We’d set out on a slow course from Phoenix after breakfast. As I-17 wended north and east through desert, brush, and forest, we considered the physical reality of everything we saw in relation to the mountains we know so well back home in Pennsylvania, the trees that cover them, the interloping cities and still-interloping suburbs that never suggest this expanse of material, the planet’s bones, an endless stretch of at-rest atoms testifying for the universe. At home there are no resources unturned; limestone and slate and iron-ore are subdued and spent, the mountains are worn-down by glaciers, time, and strip-mines. I know next to nothing about the natural or industrial history of Arizona, but from the highway I am happy to believe that the stones and dirt and desert floor lie just as they rose from dry seas and tectonics. From the highway, that so much matter rests within my sightline reassures me: reality is big, our theologies are small, we must go about sincerely rendered spiritual pursuits with a humility that mimics in its depth the vastness of creation. We have a truly cosmic space in which to seek and find the holy.
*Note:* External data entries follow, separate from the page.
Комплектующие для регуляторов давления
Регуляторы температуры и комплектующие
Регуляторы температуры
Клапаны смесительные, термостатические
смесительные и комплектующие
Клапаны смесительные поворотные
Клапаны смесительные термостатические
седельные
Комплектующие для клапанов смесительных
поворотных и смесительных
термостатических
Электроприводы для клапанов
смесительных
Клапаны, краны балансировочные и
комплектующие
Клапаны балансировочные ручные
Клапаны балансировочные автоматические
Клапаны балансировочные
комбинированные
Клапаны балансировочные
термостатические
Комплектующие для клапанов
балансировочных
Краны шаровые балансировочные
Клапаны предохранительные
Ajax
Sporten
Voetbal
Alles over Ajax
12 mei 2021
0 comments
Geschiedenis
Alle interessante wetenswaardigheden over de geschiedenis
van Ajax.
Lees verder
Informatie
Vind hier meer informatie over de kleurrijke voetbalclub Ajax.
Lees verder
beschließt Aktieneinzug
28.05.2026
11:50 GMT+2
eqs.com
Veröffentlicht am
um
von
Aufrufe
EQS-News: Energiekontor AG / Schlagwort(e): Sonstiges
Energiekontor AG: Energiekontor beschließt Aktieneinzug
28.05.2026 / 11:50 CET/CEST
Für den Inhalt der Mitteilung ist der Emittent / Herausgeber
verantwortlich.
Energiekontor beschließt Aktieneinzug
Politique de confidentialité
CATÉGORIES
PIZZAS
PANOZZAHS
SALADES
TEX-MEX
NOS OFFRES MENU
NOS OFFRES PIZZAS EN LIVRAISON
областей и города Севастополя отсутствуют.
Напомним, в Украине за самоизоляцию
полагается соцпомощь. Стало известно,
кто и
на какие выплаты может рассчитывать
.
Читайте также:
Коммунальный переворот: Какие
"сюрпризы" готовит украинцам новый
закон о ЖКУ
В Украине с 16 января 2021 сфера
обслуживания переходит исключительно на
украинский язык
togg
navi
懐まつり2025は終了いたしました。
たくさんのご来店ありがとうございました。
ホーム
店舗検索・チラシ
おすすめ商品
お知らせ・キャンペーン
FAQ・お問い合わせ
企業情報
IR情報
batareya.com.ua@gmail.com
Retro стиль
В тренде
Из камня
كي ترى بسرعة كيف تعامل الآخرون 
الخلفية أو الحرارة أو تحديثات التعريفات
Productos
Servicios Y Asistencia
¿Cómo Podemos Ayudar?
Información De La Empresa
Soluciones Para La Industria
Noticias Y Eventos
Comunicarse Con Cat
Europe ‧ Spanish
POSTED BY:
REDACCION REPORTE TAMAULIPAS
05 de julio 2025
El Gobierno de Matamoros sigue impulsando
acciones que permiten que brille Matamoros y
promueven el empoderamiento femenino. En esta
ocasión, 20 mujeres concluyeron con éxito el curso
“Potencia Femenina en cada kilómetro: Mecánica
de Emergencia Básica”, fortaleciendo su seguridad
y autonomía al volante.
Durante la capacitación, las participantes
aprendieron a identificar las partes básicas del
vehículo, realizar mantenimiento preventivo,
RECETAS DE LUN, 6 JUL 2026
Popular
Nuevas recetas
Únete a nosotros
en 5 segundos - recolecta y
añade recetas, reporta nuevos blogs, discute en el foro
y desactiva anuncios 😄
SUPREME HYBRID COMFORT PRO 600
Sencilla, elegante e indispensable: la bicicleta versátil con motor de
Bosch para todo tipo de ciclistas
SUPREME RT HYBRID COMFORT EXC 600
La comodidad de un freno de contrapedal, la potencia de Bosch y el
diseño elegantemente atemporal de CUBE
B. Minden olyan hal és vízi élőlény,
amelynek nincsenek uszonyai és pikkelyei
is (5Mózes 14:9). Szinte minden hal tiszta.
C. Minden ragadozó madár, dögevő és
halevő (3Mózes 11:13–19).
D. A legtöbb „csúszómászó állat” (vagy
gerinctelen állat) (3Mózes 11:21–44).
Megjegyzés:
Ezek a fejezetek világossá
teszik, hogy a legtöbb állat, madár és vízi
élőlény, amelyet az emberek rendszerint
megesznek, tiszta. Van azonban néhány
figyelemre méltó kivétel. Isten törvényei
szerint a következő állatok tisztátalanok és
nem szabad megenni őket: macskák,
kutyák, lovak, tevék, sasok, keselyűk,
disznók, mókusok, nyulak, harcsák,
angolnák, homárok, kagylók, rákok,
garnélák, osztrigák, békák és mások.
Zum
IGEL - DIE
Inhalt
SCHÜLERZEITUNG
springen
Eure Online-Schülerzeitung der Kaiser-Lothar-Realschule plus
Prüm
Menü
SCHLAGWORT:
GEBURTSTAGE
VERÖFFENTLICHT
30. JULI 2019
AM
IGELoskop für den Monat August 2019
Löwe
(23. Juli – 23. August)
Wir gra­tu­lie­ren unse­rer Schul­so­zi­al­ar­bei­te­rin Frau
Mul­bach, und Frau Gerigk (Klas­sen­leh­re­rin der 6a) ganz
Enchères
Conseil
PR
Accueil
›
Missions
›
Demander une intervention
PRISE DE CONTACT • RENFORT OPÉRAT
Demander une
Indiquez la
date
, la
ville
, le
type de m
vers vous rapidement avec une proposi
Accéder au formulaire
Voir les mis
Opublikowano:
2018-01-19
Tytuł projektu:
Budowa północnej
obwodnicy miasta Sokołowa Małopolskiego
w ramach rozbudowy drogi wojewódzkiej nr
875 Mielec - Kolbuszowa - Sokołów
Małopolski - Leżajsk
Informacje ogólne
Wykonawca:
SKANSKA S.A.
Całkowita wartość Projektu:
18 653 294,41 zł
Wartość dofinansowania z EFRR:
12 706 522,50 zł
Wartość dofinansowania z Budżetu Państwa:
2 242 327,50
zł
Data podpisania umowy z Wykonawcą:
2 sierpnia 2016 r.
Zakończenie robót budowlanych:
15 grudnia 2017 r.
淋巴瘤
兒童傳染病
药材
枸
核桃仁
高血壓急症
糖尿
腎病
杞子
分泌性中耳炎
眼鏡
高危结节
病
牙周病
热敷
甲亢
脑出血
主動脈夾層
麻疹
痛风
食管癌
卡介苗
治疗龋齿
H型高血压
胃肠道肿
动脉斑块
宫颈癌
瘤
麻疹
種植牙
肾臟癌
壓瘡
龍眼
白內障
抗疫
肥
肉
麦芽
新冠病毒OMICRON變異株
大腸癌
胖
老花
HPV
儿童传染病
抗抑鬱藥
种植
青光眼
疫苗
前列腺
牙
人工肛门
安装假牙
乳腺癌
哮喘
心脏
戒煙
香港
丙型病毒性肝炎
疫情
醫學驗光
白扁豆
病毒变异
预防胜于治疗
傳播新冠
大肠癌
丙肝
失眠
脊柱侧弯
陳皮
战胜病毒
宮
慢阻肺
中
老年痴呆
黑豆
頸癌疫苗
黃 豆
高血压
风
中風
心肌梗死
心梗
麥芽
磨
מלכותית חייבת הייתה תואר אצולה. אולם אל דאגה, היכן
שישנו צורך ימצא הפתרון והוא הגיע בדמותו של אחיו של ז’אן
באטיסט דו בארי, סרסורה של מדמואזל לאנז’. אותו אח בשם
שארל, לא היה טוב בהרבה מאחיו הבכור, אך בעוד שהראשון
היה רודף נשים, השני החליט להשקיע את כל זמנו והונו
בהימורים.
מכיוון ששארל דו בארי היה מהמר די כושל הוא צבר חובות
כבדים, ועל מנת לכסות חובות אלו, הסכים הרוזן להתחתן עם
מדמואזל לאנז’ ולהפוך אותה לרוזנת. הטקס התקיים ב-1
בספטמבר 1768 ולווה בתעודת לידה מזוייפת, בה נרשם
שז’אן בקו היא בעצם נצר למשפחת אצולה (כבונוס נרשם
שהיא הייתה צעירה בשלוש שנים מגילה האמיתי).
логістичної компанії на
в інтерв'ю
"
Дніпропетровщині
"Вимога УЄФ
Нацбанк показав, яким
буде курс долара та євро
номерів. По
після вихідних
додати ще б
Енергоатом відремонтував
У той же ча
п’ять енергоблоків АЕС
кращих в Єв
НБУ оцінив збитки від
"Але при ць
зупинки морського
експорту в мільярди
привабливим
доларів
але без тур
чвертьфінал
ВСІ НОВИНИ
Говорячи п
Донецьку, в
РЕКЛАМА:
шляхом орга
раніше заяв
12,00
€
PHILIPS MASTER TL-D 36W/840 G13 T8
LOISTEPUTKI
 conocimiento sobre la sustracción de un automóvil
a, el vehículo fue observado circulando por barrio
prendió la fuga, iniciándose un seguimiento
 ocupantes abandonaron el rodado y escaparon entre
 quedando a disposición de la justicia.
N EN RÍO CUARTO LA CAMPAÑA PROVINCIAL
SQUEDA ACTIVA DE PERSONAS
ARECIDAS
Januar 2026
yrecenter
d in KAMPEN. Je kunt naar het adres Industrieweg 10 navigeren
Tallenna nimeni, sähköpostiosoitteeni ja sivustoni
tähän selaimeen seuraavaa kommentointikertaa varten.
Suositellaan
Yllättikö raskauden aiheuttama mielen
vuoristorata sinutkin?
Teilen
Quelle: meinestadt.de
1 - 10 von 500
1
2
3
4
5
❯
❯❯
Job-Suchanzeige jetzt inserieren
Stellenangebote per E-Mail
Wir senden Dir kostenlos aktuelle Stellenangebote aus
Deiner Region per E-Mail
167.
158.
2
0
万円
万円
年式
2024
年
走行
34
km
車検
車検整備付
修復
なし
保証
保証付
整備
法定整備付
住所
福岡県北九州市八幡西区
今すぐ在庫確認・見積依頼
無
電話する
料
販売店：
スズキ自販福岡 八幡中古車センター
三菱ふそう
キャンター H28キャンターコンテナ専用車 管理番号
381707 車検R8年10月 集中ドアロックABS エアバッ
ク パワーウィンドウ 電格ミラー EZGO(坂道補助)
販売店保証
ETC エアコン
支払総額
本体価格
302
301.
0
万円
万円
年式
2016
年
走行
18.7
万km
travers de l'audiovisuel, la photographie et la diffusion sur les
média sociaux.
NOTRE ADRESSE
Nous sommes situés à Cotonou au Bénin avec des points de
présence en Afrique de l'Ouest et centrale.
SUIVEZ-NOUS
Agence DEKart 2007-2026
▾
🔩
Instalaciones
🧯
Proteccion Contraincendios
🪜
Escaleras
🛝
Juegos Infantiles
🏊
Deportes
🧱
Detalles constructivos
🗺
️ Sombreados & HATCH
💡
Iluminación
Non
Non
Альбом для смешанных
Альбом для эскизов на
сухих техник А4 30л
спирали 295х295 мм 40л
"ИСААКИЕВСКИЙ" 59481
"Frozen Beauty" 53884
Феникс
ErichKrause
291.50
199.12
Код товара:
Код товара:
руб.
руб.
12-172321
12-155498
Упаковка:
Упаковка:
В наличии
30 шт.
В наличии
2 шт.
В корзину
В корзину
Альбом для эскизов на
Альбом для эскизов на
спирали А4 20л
Our first views of the Chapel are from the distance after three hours of roadside spiritual formation. We decide before we ever see it that we’ll have missed nothing if we don’t. We snake through the Red Rock Scenic Byway towards the Chapel’s foot fomenting reservations. Out of the car, where the rocks can hear us, we say we don’t know why people do this and that then again we do. We ascend the looping road to the Chapel’s entrance, hoping to recover the better reasons humans build religious things: from the need to offer, from the need to commemorate the places they encounter God. Still, the red rocks, the desert mountains and Arizona forests, the dirt and stone and binding heat aren’t going anywhere; the massive dome we’re under can’t be soon forgotten. But we move toward the redundant space, moved perhaps by our investment in tradition, by a certain empathy for what William Faulkner’s Jason Compson Sr. calls “that aptitude and eagerness … for complete mystical acceptance of immolated sticks and stones.” In this temple of the open air, we move to see what, if anything, might move us in a church.

From the outside foyer-summit, the vistas are impressive, just as they are from any point for miles. Inside, the central cross doubles as the altar’s focal point through the Chapel’s glass facade. I am struck by the sanctuary’s stark simplicity: the space is small, the stone walls are unadorned save two crafted rugs each depicting a nondescript apostle. The Stations of the Cross are Roman numerals formed from crucifixion-style nails (they look like railroad spikes); the altar’s ornaments are modern lines and shapes, all unassuming. Though the chapel’s founder, Marguerite Bruswig Staude, meant for its contemporary 1950s design to contextualize the liturgy of building in “a monument to faith…a spiritual fortress so charged with God, that it spurs man’s spirit godward,” I am struck by how underwhelming it is in its setting.

From outside, the Chapel of the Holy Cross is vain decoration, but in the sanctuary I am confronted by the futility that the simple space suggests. The immolated sticks and stones remain as meaningless as ever, but they enshrine in Sedona a natural counterpoint to the majesty that dwarfs them. The Chapel is an iconography of resignation, yes, but not of a surrender to despair. The spare walls and rough metal of the church confirm the higher teaching of geology: in the bare face of cosmic bigness, we might celebrate the room our smallness gives to seek. We might be moved by the fleeting crudeness of our best gifts to consider how deep and wide the holy, how ancient our environs, how vast and long the trek of matter into meaning. How blessed we are in smallness, how godward might we move.